Candle Dipping
Sharing Passions

Nature Connection


IP - Nature Connection 1

I’m spending more and more time in nature.  Connecting to the natural materials I use in my projects in the most beautiful way - lying under a tree, gazing up at the sun streaming through the leaves.

My passion for spending time in nature all started a few years ago when I was making wooden pendants and buttons from fallen, foraged branches.  I was curious about the wood I was working with.  When you go to Bunnings it's easy enough to know what timber you're working with (Tassie oak, pine) but out in the bush how do you know if it's a red gum or red bloodwood (both native Australian trees)?  You get yourself a nature guide and start learning to identify trees, that's how.

Of course it goes further back than that to the time I read Tolkein's Gown by Rick Gekoski and learnt about provenance for the first time.  In the world of collectibles and antiques, provenance is Queen.  When you know the history of an item and who made it, it becomes more valuable.  This knowing satisfies our deep human urge for story.  It's our need to connect on a deeper level to the world around us.  Knowing where my materials come from connects me to them.  It makes me think about how and where they were made.  I want to use materials that have integrity.  Materials that have been humanely and responsibly made or harvested.

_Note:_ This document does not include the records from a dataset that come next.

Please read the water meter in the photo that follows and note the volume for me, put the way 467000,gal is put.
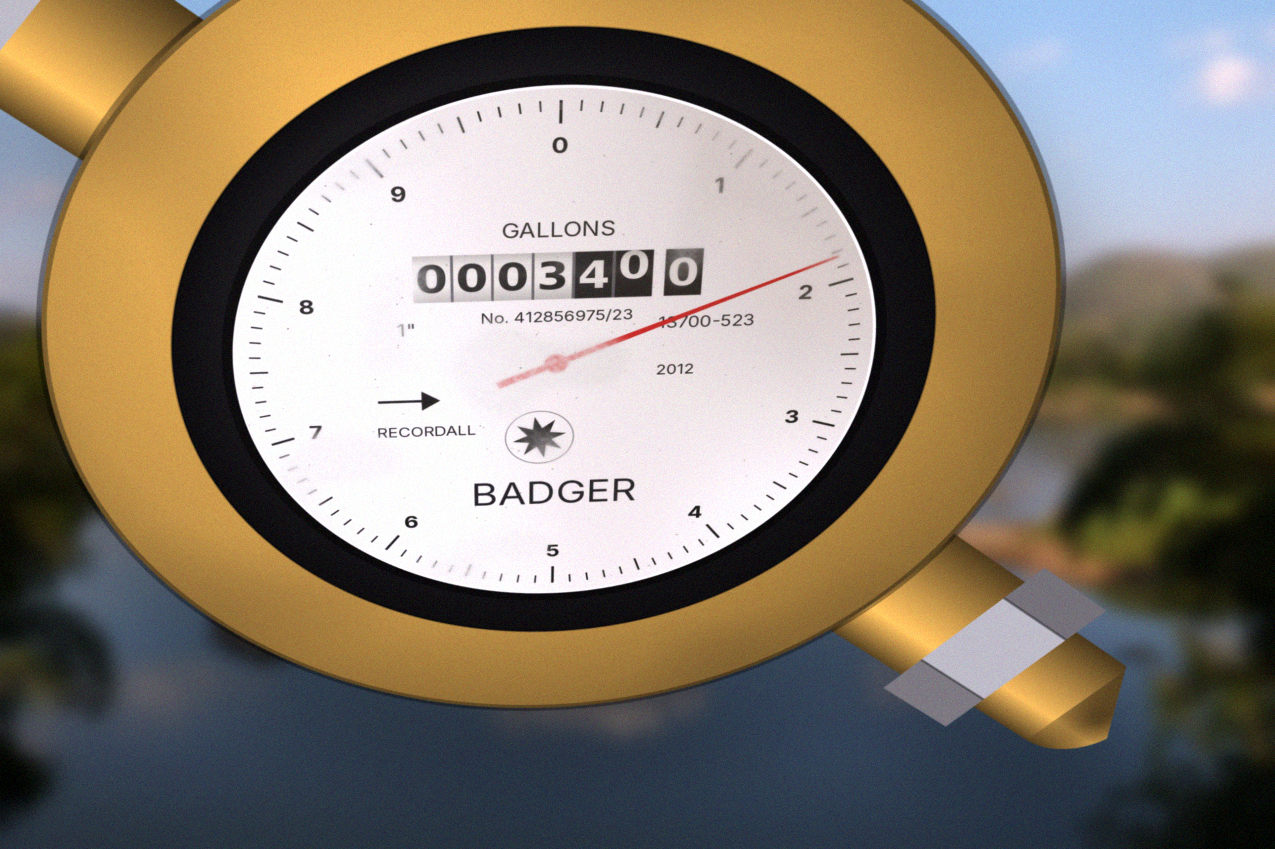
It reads 3401.8,gal
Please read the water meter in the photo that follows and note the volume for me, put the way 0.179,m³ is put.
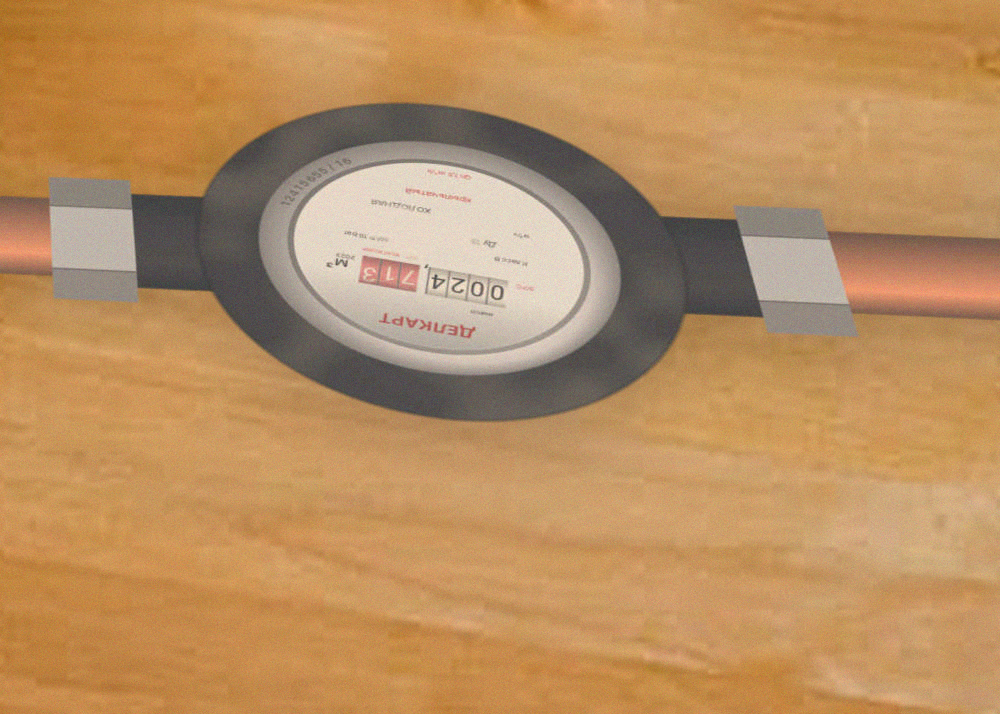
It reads 24.713,m³
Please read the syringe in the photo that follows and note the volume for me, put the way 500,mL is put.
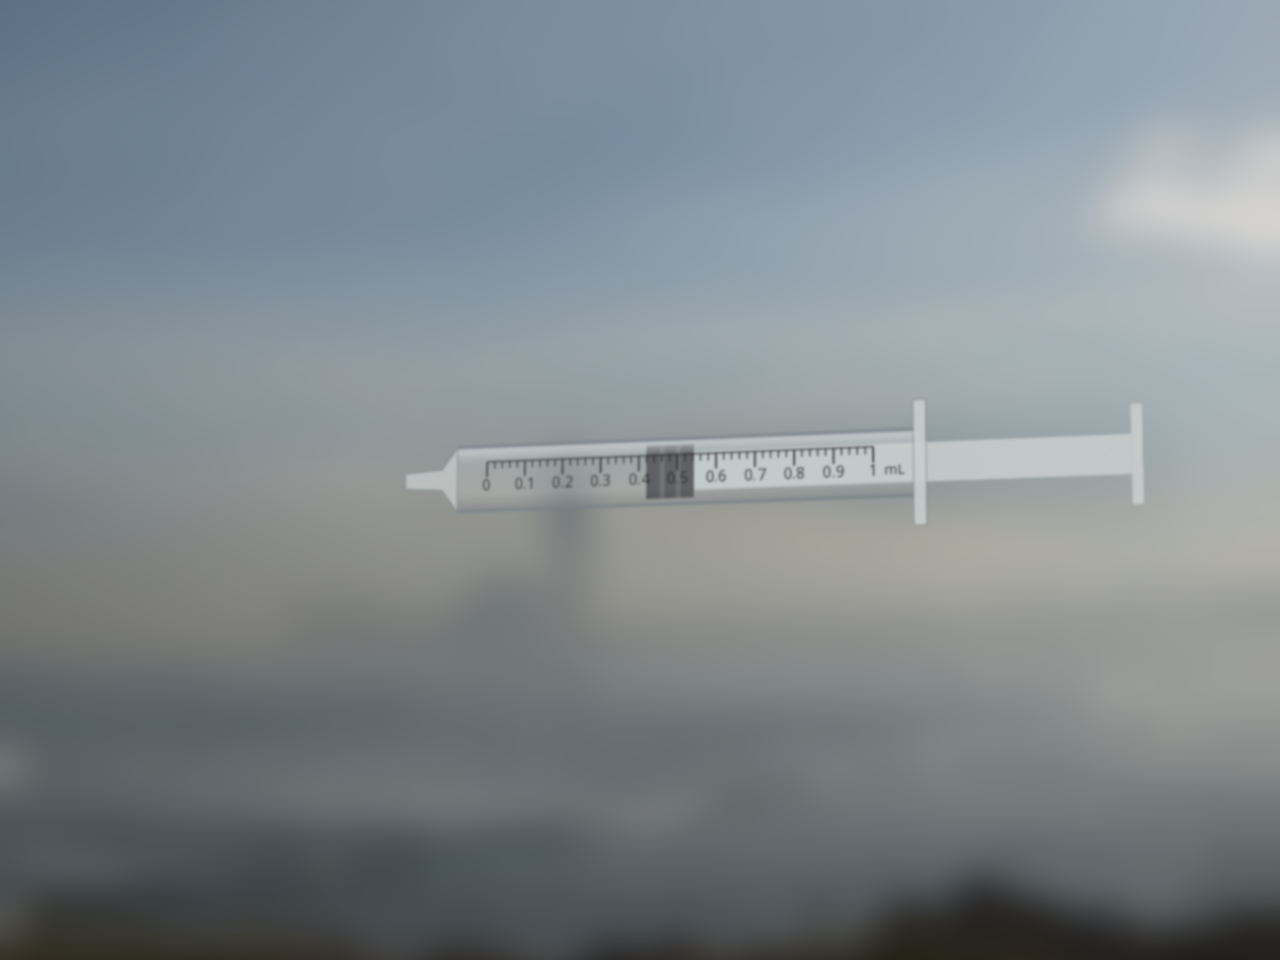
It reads 0.42,mL
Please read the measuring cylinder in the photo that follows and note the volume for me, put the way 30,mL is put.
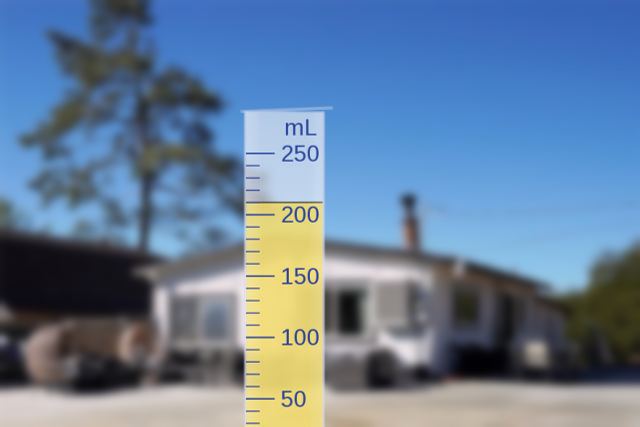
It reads 210,mL
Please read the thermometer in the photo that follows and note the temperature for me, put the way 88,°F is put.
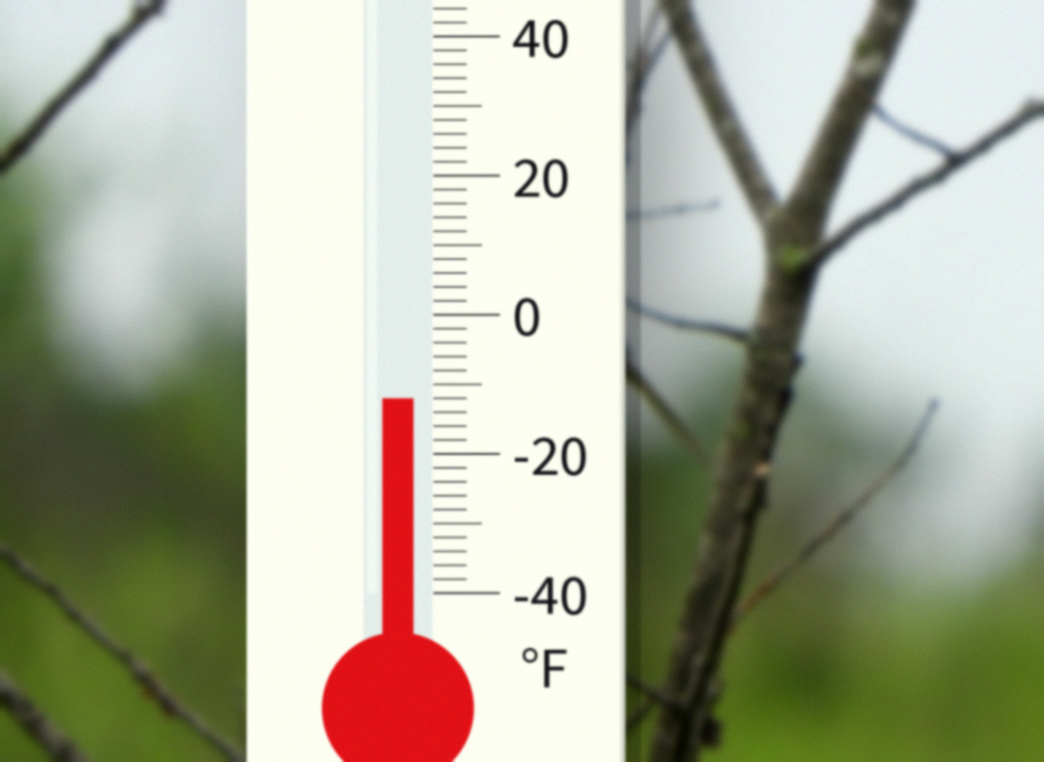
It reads -12,°F
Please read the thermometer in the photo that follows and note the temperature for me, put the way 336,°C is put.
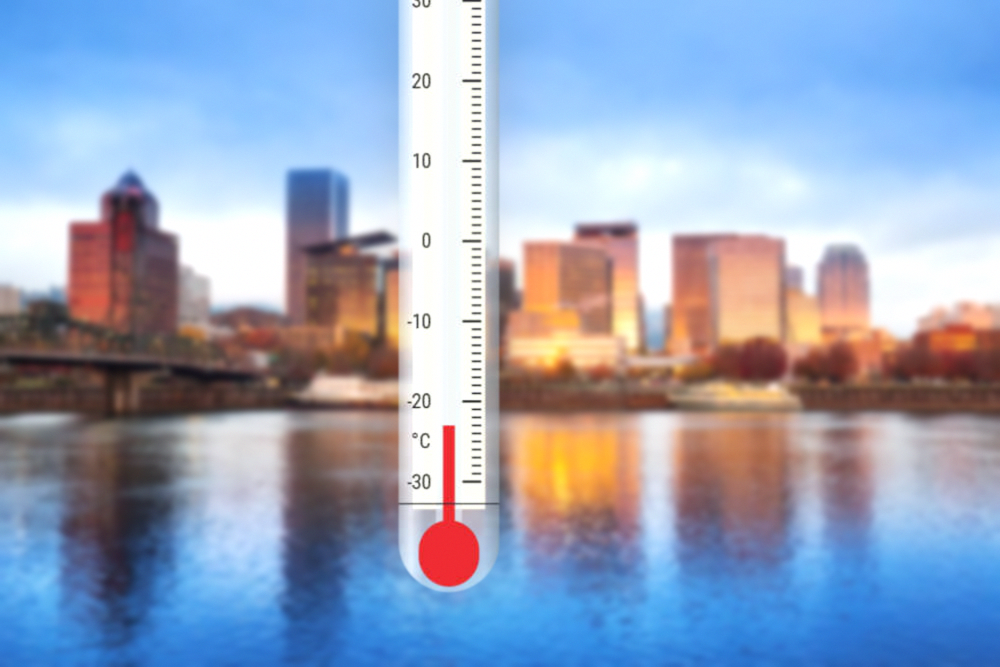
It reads -23,°C
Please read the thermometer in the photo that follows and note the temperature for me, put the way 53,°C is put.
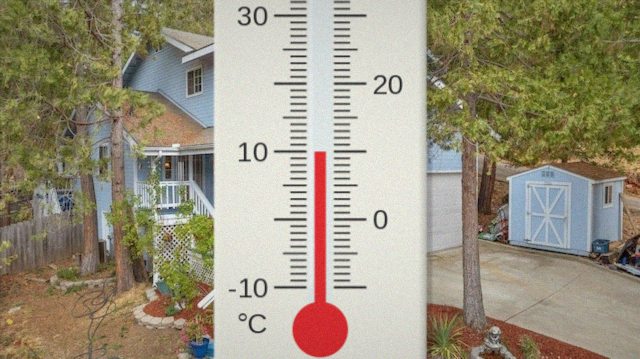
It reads 10,°C
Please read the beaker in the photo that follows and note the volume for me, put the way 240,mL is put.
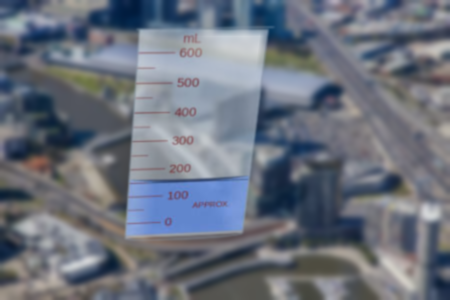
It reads 150,mL
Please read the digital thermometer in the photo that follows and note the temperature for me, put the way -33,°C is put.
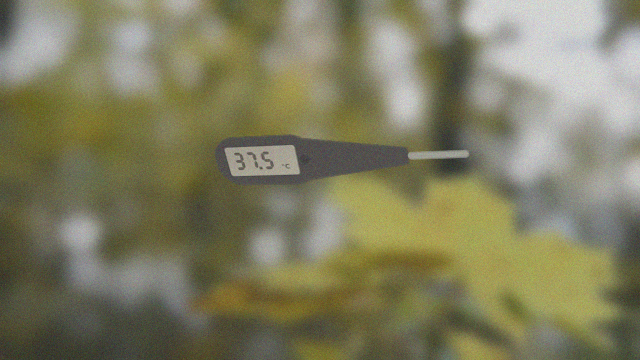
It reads 37.5,°C
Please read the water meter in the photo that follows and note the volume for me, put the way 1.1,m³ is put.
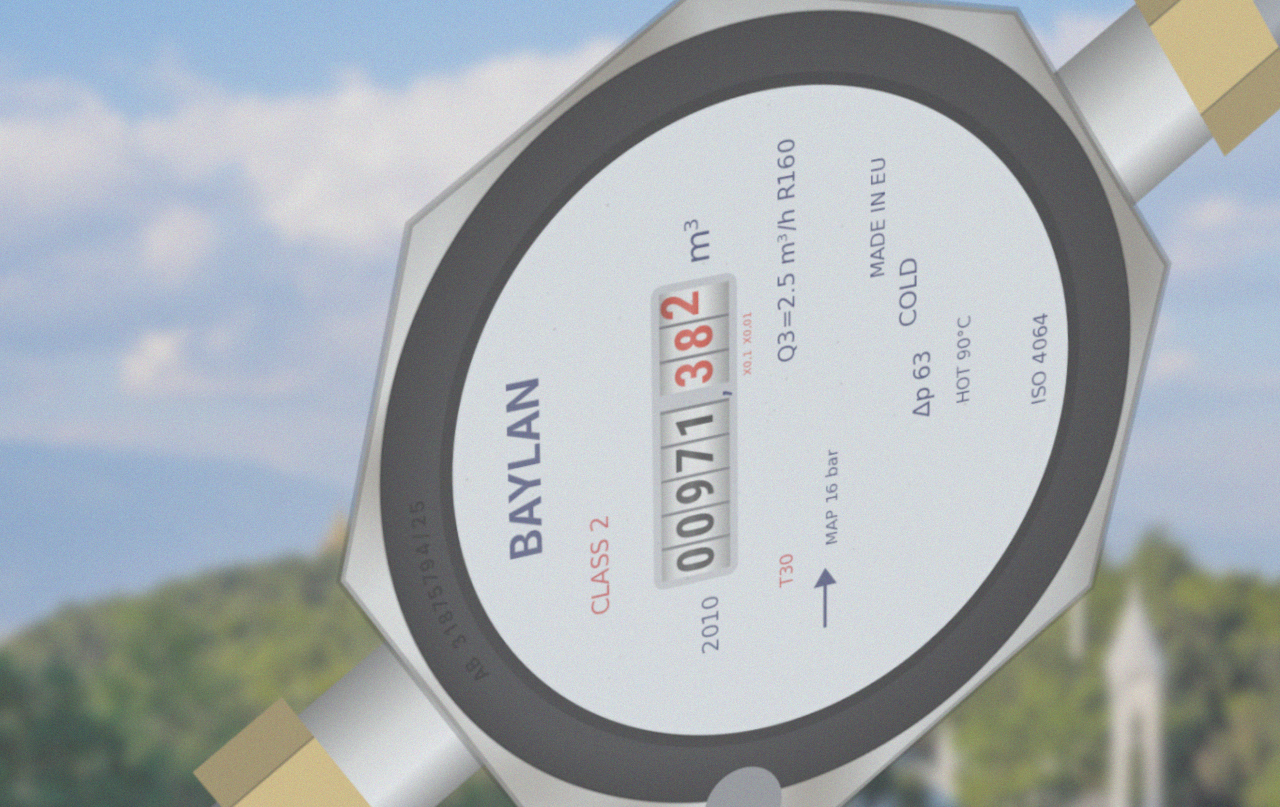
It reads 971.382,m³
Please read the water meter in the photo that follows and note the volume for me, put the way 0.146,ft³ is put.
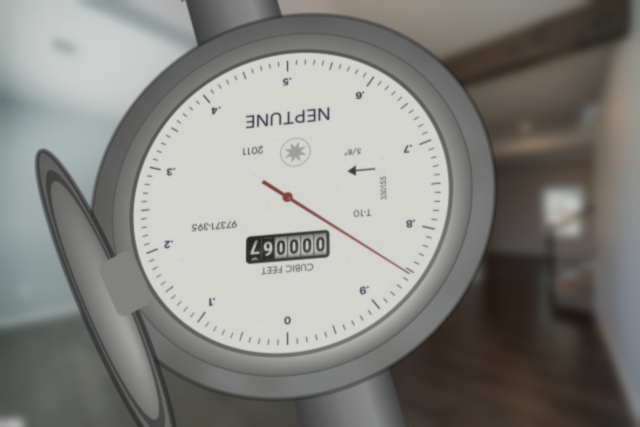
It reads 66.85,ft³
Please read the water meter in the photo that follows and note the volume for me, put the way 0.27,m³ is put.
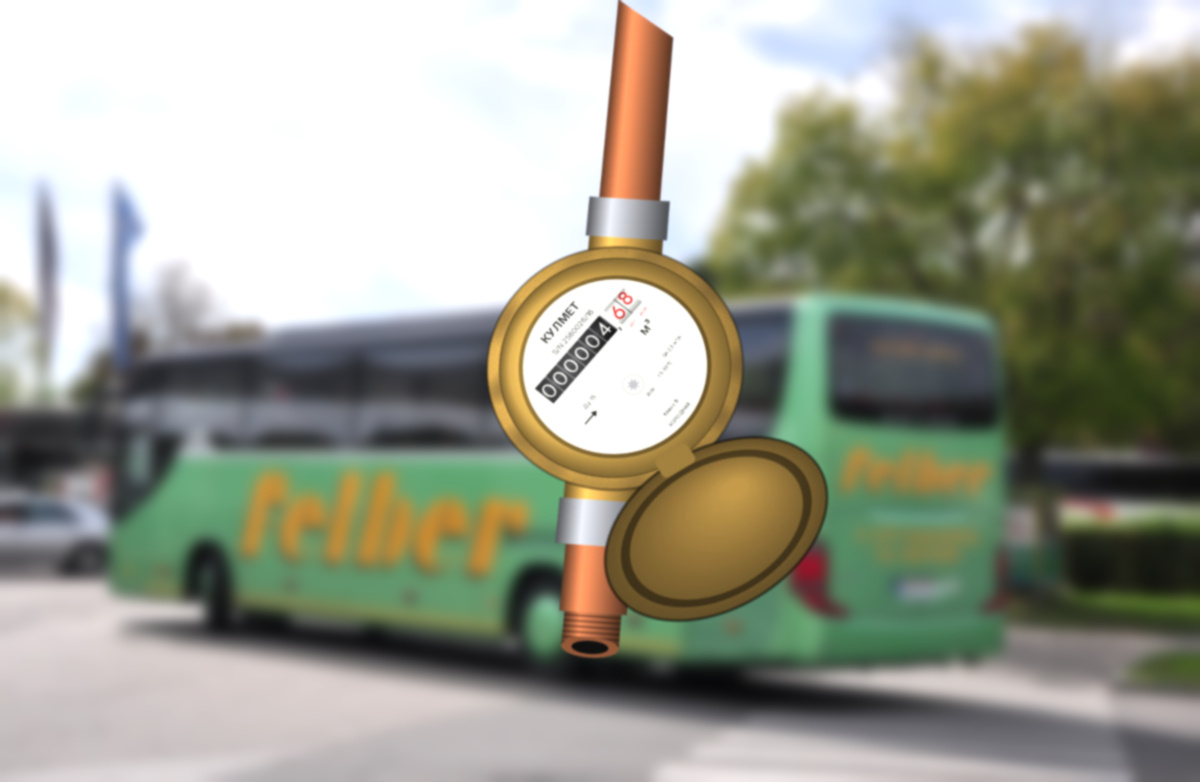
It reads 4.68,m³
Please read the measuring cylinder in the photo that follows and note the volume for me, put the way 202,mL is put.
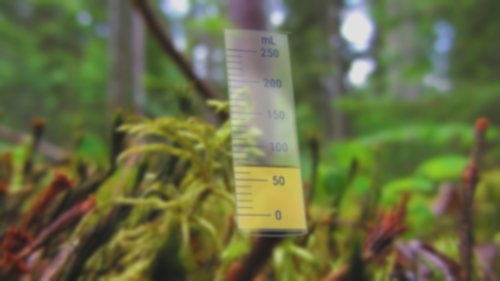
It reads 70,mL
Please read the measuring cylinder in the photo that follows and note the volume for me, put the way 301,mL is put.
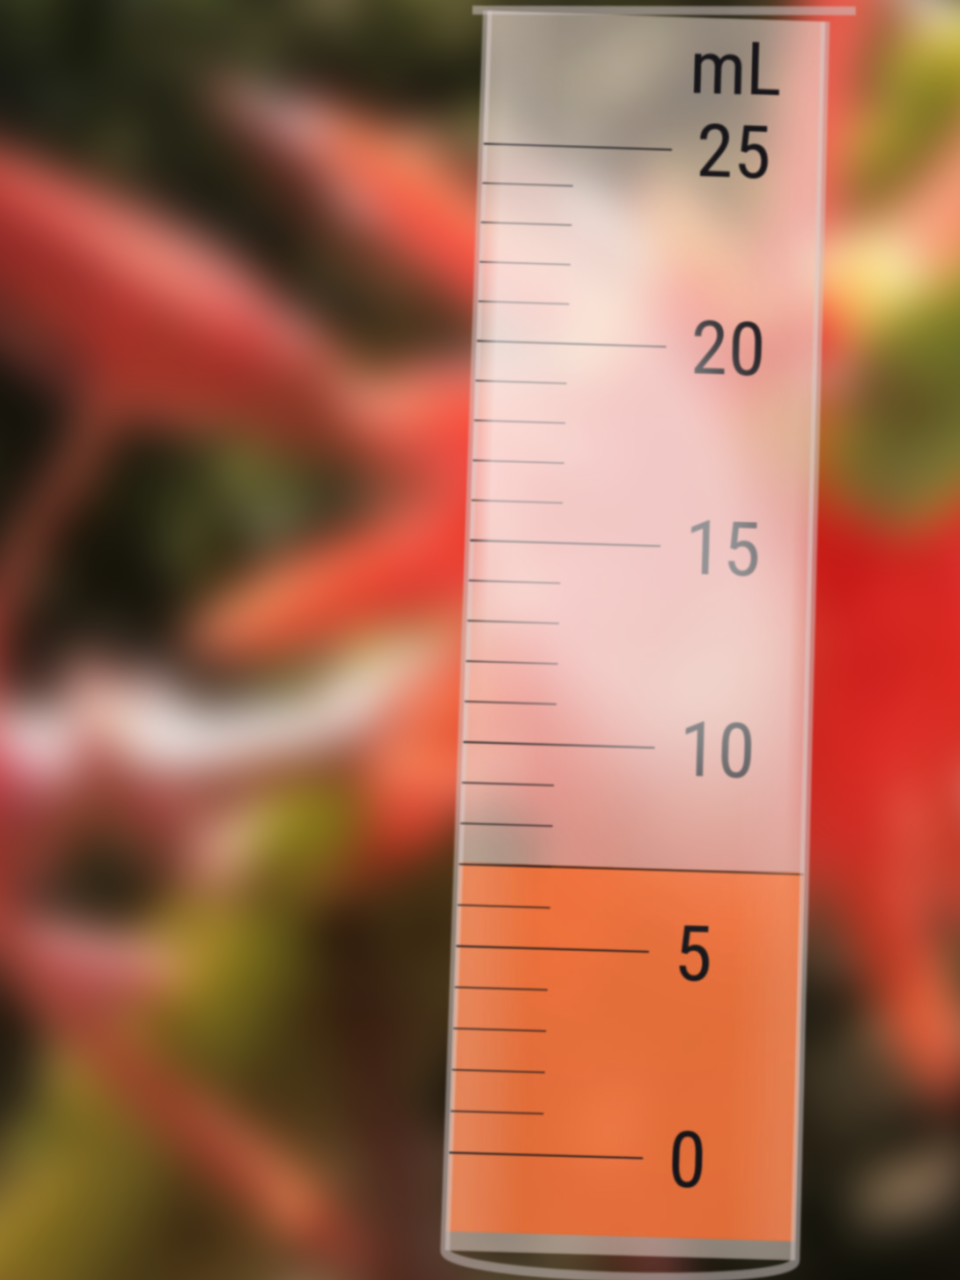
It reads 7,mL
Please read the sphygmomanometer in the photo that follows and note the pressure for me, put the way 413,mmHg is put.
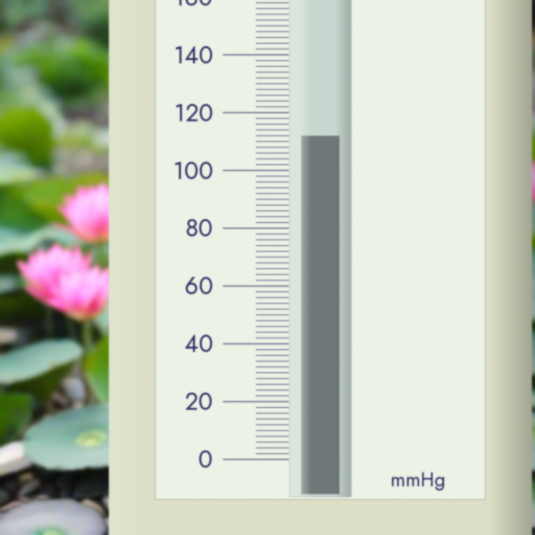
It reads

It goes back even further to my days as a medieval re-enactor, sewing my own costumes and making my own leather armour out of natural materials.  You can't go to a shop and buy a 12th century style cotton dress to wear to a feast.  You have to make it yourself.  You definitely can't buy a suit of armour at the local two dollar shop.  Well, not one that can withstand being hit repeatedly and very hard with a big stick.  Of course in the middle ages polyester and viscose hadn't been invented so the clothes I made were all made out of natural fibres - cotton, wool, linen and very rarely on my uni student budget, silk.  

If I dig through my memories for long enough it probably all goes back to when I was a child bright eyed with the wonder at the beautiful, mysterious, unfathomable world around me.  Spending hours digging in the dirt and watching snails make their silvery trails as the wind slowly along the garden paths.  Connecting with the secrets of nature in the best way possible - open minded, curious and barefoot.

Provenance, natural materials, my own curiosity and insatiable hunger to learn have led me to spend more and more time in nature learning about the plants and creatures around me.  I'm devouring books on the natural world (The Hidden Life of Trees by Peter Wohlleben and The Genius of Birds by Jennifer Ackerman are two current favourites) and buying field guides like they're going out of fashion.  As well as learning the names of things, I'm also learning to deepen a connection to place, to be with it through the seasons and to learn that everything has a cycle.

IP - Nature Connection 2

The more time I spend in nature, the more at peace with myself I feel.  Being barefoot on the grass satisfies my deep need for connection.  Only instead of connection to people through community, I'm connecting to nature through place.  

The most wonderful thing about spending so much time in nature is the incredible beauty that surrounds me all the time.  All I have to do is open up my eyes and ears to hear the caw-caw-cawarah of a currawong.  Or the sound of water running over rocks.  To see the flight of a honey brown beetle.  To feel sharp twigs and bare earth under my feet.  To taste the rain in the air.  To feel fully alive.